We have talked about running adventures in Blue or Green Age Athas and (seemingly most popular) Pre-Prism Pentad - has anyone run campaigns in an Athas of the far future ?
Only in my head. And everyone died. shrug
In FY 14 one of my PCs (a new avangion) teamed up with Nethas and Xaymon to travel about 3000 years into the future. They spent a couple months there traveling the wastes, looking for life. They visited the seven city states, a dozen villages, they scoured the tablelands and they found… desert and ash.
Whole swaths of land were defiled, the Crescent Forest and Forest Ridge were gone, silt had pushed even further into the tablelands, cities were broken ruins, villages were just gone, mountains had erupted into volcanoes and the sun beat down mercilessly. They did not encounter a single living creature, but a lot of undead, intelligent and not. All wanting to extinguish their life. They could not find the cause, but looking around them they could see evidence of defilement and the paraelementals everywhere.
They returned to FY 14 and vowed to never let it come to pass. They knew they were not strong enough alone, they would need to take on all the Sorcerer Monarchs, the para elemental priests, every defiler would need to be destroyed. Undead would need to be wiped from the face of the world.
In FY 14 alone they located three more potential avangions, invited them into the newly formed council and used the Korgunard’s Annulus to help them transform into avangions. In FY 15 they started courting three more that accepted. One has already used the Annulus succesfully, one it turned out had defiled long ago and turned to ash, and a third hasn’t yet used the Annulus while the council tries to figure out what went wrong. They identified another three candidates that will need assistance to gain the required power including Atzetuk (who they don’t yet realize has been lost to the spirit of Tek) and Shatri.
Xaymon knows his mentor Korgunard had an avangion mentor, but not where he or she is, if they are still alive, or if the council could convince them to help. They don’t believe even with all of the council they can yet avert this coming apocalypse, but with the First One’s help (who they believe is fully metamorphisized), more preservers, and becoming more advanced themselves, they think they have a shot. Until then they hunt for allies, helpful magic and psionics, destroy undead, defilers, and para elemental clerics, and try to stay under the radar.
Hit reply by accident…
I also did a few other time travel adventures:
Unknown future time when the world had returned to the Blue Age. Halflings were rebuilding under Rajaat. The Storm Lord (a halfling inhabited by Tithian) was leading a war against the last of the human and demi human races. Halflings lived on the oceans in life shaped cities while humans and demi humans lived on scattered islands and used boats, magic, and psionics to travel between them. Non-halflings were mostly wiped out by the flooding of the Cerulean Storm. This was the final adventure for one of my groups, PCs all died in this timeline but managed to take out some of Tithian’s key lieutenants and their sacrifice enabled several hundred humans and demihumans to escape to the past.

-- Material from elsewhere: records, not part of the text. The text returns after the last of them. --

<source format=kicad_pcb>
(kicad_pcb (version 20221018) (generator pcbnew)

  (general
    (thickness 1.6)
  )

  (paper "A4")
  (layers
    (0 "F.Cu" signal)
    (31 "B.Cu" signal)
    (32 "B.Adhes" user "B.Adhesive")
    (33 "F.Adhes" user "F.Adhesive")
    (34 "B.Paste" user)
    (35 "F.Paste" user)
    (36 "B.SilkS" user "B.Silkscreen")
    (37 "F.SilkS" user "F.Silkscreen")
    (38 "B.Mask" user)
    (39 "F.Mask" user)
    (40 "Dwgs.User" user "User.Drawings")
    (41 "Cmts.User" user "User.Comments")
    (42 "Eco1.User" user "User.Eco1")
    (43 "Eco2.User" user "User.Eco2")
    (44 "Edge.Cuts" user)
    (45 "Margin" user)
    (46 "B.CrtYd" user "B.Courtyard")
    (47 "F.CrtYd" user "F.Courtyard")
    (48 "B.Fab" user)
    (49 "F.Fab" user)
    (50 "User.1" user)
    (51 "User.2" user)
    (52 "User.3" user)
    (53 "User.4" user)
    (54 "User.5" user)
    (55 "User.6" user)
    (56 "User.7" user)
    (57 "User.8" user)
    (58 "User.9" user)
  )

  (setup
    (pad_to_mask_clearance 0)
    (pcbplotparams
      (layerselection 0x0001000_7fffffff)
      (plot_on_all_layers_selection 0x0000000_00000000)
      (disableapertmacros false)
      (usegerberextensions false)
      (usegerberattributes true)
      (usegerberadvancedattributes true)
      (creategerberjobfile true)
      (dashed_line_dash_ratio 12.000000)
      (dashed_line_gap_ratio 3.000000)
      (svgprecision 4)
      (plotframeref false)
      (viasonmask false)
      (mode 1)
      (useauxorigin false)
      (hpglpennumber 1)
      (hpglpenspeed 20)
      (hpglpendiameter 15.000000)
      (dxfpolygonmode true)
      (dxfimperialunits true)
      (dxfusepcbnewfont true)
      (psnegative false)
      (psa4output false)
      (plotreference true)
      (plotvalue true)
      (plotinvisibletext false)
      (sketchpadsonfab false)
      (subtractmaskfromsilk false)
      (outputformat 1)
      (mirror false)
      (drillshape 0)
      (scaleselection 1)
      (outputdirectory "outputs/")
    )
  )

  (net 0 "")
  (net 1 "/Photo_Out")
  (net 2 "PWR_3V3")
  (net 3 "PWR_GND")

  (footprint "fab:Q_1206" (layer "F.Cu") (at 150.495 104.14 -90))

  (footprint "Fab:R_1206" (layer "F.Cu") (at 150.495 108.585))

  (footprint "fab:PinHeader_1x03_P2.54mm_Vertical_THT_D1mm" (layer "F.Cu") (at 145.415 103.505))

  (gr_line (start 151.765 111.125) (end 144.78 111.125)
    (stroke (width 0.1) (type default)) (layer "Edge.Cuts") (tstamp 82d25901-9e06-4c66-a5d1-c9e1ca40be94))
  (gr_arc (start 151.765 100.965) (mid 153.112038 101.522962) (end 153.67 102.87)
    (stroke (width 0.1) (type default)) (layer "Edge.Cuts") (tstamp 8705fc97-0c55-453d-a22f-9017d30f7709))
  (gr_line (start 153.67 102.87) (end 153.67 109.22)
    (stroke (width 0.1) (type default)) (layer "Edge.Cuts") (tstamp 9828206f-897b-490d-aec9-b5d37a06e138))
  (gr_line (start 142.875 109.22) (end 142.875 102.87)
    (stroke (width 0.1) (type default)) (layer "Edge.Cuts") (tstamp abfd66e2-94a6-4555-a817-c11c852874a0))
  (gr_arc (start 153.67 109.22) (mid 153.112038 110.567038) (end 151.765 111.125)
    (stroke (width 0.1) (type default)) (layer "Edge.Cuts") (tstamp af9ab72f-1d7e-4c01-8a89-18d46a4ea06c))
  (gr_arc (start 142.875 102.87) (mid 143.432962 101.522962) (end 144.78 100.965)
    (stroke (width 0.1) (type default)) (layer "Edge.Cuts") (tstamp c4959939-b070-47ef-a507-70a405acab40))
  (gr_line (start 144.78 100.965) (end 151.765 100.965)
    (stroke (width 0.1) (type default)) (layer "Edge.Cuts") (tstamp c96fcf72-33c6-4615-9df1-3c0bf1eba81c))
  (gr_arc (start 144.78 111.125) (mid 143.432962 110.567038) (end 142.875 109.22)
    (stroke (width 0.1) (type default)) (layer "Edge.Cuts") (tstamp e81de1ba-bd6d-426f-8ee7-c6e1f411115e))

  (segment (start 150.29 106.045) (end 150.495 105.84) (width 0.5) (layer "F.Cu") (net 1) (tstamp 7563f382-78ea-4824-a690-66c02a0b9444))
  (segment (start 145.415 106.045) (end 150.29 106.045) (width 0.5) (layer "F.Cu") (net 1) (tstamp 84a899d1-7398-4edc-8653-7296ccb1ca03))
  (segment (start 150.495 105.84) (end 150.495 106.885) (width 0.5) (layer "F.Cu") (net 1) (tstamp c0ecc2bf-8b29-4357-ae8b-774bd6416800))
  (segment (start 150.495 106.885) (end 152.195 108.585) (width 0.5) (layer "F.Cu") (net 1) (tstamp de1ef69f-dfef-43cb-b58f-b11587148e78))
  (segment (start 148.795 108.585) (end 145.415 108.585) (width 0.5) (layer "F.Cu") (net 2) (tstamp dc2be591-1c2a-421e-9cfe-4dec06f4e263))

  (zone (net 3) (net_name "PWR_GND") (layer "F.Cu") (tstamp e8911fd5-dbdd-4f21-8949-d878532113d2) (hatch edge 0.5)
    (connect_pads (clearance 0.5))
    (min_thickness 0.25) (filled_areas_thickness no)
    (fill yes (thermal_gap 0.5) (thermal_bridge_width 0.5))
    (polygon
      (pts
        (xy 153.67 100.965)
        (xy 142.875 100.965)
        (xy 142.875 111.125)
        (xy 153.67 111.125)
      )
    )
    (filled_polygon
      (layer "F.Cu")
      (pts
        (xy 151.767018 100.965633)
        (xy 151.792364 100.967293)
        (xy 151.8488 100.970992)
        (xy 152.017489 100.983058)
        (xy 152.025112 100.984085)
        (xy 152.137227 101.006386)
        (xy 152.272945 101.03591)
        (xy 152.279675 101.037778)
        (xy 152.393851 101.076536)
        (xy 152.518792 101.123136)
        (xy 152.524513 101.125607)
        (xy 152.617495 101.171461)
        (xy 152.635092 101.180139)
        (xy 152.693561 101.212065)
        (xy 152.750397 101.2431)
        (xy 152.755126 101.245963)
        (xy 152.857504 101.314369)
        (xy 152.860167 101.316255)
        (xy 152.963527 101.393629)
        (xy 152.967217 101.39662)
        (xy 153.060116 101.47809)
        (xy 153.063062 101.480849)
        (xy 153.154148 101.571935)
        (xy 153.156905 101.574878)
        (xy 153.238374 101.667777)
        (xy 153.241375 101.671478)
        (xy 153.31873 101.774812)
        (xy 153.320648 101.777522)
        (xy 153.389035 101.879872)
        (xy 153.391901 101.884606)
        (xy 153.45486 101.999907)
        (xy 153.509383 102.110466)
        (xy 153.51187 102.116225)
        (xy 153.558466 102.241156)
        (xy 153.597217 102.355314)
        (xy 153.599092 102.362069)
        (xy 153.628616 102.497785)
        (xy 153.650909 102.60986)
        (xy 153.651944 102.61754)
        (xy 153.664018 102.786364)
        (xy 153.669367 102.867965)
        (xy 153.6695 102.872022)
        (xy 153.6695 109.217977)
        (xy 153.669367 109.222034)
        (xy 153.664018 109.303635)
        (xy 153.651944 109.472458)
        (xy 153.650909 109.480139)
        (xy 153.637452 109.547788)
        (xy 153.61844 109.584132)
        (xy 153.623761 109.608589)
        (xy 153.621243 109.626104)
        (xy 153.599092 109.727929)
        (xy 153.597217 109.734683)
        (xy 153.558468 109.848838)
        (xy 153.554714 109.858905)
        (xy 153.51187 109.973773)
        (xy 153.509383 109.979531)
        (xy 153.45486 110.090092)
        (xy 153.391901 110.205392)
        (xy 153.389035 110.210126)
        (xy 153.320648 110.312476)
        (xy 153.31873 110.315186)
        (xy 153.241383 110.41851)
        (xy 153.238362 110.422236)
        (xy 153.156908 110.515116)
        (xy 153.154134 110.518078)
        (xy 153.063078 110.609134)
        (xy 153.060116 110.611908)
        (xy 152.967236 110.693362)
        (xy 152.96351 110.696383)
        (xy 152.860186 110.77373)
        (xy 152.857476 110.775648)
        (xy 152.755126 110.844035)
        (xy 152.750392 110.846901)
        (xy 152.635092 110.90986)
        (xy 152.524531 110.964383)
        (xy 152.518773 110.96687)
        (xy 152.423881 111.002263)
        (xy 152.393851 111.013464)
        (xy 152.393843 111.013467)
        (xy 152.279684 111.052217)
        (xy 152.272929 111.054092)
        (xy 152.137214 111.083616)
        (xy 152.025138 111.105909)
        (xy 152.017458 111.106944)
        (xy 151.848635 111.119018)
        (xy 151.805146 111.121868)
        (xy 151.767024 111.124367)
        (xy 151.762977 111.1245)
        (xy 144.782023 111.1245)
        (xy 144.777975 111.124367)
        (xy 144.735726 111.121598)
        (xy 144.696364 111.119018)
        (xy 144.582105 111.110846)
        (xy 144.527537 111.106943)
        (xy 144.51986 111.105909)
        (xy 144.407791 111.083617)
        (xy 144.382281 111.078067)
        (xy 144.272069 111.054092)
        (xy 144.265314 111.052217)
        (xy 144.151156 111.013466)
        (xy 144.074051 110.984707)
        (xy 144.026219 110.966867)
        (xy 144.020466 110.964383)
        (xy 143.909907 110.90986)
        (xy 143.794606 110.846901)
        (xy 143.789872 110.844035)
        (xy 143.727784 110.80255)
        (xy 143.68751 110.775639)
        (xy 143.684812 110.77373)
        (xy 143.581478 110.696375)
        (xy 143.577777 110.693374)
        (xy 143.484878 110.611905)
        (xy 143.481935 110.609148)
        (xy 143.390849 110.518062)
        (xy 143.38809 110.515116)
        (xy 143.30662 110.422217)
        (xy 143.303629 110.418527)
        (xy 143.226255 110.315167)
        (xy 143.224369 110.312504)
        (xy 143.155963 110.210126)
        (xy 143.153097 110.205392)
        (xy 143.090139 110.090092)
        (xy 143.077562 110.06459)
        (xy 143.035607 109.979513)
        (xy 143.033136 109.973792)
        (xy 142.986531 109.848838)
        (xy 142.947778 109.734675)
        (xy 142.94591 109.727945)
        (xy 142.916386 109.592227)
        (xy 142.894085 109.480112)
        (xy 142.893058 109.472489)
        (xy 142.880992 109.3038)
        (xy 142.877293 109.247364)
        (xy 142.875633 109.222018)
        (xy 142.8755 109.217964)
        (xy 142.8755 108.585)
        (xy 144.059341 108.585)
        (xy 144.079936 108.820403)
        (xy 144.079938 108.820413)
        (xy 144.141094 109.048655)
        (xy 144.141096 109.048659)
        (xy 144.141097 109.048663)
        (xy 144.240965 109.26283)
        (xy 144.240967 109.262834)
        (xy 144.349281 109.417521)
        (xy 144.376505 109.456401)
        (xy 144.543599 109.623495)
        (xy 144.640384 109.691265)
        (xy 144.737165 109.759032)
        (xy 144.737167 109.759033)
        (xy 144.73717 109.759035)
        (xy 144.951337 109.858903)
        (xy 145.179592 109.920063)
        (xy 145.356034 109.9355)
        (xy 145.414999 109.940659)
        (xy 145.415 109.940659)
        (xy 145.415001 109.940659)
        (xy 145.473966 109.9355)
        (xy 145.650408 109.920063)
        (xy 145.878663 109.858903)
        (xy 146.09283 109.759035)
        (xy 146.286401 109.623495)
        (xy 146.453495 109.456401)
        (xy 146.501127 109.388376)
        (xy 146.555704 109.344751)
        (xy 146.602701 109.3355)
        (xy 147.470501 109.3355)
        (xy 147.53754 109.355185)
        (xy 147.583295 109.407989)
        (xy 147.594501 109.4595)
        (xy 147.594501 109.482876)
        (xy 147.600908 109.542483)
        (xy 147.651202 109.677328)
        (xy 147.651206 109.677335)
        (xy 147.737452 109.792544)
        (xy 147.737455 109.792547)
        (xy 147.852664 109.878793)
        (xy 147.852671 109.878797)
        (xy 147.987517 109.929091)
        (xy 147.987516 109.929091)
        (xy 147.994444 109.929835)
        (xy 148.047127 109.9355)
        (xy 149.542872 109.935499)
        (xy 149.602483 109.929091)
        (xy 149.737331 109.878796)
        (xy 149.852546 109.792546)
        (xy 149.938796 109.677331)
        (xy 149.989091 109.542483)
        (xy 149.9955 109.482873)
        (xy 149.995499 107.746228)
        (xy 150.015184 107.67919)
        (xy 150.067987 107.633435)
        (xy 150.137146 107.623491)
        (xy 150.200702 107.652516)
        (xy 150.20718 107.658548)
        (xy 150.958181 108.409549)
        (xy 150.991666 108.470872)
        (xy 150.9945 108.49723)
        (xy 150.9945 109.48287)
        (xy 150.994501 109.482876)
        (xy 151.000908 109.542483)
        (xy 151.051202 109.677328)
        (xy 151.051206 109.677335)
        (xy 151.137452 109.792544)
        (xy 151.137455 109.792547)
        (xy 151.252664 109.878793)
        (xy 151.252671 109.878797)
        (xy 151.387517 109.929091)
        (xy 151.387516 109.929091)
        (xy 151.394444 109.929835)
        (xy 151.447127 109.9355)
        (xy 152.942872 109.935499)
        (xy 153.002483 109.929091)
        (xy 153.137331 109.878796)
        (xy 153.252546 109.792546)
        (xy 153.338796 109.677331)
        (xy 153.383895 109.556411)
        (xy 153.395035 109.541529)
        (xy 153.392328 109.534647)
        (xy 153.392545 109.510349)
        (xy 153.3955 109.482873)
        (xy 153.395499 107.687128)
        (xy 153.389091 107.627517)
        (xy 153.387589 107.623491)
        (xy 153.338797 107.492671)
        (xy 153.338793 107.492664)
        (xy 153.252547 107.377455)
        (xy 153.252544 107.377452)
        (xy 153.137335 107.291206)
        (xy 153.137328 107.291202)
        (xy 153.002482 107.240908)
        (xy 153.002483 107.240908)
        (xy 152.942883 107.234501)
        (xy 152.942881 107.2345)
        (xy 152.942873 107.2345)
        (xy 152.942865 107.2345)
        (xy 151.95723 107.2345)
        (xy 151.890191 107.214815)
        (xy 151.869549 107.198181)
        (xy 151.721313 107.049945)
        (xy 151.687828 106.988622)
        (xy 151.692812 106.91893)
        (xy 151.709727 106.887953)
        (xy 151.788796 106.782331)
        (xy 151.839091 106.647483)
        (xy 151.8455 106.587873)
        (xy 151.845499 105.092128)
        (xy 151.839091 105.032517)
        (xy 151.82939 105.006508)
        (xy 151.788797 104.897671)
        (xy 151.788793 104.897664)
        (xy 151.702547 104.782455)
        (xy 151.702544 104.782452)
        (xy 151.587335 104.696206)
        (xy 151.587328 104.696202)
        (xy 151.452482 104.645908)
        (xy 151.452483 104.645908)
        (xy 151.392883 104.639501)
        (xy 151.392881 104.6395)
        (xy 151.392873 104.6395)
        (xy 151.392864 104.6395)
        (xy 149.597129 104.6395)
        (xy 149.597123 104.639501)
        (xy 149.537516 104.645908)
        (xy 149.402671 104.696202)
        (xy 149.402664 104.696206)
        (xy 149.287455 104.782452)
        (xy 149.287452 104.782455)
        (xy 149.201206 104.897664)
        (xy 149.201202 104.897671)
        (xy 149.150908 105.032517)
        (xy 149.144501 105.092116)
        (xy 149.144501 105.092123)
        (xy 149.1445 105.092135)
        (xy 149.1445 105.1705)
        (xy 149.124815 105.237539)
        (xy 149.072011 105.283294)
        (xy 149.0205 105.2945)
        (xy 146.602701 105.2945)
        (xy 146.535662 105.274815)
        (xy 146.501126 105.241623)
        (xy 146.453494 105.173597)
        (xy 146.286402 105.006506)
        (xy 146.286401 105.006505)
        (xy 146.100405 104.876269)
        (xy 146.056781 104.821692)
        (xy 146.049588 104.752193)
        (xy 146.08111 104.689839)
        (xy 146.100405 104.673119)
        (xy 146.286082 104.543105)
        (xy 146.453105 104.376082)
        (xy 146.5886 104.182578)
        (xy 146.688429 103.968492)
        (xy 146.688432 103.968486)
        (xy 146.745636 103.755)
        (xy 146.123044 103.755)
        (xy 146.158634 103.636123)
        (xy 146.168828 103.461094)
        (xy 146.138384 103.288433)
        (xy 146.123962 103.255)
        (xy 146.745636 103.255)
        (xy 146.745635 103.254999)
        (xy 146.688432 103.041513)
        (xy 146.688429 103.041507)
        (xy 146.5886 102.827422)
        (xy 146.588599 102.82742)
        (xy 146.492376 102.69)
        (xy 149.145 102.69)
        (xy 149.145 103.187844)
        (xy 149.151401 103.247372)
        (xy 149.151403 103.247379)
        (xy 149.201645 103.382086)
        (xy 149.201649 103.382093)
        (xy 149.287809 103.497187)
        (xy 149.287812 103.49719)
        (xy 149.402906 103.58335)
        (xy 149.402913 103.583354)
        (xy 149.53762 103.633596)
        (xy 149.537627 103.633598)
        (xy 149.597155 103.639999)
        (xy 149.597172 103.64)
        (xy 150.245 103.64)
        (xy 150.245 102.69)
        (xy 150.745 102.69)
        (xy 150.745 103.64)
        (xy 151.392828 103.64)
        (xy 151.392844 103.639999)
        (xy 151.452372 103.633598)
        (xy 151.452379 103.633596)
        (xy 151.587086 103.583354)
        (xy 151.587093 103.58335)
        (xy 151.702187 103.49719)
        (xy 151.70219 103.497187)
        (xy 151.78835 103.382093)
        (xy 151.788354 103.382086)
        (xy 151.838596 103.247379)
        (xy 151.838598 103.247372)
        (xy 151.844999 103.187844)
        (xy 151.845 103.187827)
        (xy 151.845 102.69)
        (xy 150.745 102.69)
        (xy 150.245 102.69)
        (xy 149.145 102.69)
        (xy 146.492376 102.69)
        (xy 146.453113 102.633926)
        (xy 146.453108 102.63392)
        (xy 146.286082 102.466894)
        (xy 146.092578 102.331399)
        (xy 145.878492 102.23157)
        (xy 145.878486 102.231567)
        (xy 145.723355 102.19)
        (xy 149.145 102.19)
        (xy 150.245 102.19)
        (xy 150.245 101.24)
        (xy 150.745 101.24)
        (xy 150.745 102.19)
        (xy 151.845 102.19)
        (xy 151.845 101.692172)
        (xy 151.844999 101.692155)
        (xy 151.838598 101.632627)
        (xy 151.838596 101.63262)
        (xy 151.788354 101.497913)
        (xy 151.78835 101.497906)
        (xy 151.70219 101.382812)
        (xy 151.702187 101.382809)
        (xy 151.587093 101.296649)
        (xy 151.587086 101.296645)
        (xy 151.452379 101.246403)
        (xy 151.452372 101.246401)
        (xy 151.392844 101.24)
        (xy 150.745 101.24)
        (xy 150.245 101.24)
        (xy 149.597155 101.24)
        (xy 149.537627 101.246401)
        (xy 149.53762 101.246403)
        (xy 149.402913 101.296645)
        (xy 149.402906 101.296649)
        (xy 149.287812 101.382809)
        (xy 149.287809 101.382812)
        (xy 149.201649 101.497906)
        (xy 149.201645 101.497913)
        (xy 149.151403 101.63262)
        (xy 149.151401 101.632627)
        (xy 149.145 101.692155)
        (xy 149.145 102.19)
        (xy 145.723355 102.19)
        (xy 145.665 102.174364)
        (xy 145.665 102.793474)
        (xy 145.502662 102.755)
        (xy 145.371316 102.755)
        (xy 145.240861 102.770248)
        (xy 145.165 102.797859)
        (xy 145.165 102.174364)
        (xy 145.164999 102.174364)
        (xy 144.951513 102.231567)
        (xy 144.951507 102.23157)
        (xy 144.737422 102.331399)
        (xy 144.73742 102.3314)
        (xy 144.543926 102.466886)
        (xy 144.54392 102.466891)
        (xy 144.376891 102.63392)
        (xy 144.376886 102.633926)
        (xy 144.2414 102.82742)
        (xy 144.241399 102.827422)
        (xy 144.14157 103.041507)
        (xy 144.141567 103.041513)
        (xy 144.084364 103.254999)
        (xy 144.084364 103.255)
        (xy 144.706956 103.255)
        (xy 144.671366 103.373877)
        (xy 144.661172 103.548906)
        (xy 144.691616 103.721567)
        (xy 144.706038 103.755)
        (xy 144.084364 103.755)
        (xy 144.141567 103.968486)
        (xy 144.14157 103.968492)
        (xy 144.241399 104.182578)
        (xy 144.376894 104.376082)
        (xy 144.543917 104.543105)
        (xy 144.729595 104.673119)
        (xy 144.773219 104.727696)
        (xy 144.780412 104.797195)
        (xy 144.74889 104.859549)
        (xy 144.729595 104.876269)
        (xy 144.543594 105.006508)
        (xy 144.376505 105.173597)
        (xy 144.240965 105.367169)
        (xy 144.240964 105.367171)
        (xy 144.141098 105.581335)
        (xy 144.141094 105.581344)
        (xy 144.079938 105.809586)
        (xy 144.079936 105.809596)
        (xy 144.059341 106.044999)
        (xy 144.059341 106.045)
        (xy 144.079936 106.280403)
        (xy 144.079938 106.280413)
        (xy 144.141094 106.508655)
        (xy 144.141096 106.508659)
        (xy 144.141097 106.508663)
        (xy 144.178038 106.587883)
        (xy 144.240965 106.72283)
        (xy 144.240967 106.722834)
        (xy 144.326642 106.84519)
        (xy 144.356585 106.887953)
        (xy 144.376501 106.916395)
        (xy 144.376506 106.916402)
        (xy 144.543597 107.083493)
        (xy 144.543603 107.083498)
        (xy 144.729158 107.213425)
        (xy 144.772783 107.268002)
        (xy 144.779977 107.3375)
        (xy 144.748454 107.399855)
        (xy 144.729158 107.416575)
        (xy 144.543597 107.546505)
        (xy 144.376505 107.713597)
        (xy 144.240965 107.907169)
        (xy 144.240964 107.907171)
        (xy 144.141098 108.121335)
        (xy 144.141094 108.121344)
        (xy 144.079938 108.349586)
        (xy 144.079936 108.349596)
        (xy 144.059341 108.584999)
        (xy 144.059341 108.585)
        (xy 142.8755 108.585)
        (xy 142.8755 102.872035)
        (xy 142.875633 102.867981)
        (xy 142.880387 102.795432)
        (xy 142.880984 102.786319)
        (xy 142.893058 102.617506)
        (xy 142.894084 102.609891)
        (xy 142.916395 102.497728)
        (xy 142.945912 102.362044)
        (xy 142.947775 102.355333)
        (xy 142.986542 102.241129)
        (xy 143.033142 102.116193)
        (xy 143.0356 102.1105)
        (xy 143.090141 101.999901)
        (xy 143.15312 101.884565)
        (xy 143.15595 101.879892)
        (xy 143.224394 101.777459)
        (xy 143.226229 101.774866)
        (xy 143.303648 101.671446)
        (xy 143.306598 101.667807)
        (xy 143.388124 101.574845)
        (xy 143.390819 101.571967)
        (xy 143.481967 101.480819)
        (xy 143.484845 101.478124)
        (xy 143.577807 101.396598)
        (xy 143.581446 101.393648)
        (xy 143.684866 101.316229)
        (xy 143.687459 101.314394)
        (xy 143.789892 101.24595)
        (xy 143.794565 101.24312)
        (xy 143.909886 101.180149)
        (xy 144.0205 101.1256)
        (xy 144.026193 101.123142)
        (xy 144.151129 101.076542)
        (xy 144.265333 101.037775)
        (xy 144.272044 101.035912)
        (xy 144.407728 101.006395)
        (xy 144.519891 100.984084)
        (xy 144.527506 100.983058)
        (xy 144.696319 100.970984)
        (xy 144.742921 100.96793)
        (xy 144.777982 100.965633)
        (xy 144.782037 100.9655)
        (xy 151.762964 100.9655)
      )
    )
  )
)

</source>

Unknown future time when the world had returned to the Green Age, but Dray ruled, there were still some humans that lived outside the cities but demi-humans were hunted for sport and had been nearly wiped out. The Dray all worshiped Dregoth, the one and only Dragon of Athas. This is what caused one of my PCs to turn Dray and start a trading house devoted to building up Guistenal, the Dray, and converting humans.
After seeing that grim future I hope the campaign becomes about…
Silk wyrms. Not spiders. Guthay is really a giant egg that hatches all silk wyrms as fully-grown adults. See the story of Uncle Tontor in Dragon Kings pg 5. But yeah, that’s all my players would find on a moon.
I’m a big fan of exploring strange new worlds and seeking out new life and new civilizations…
So I would have both moons support their own forms of life, but I would also lean heavily into Nausicaä for one moon (acid seas, spore choked air, giant insects), and some other theme for the other… (probably entirely silicon based life firms and fractal ecosystems).
No adventuring without constant environmental protections! And even then risky.
Yeah, because Athas doesn’t have enough giant insects. (Just teasing mate, sounds like a fun idea!)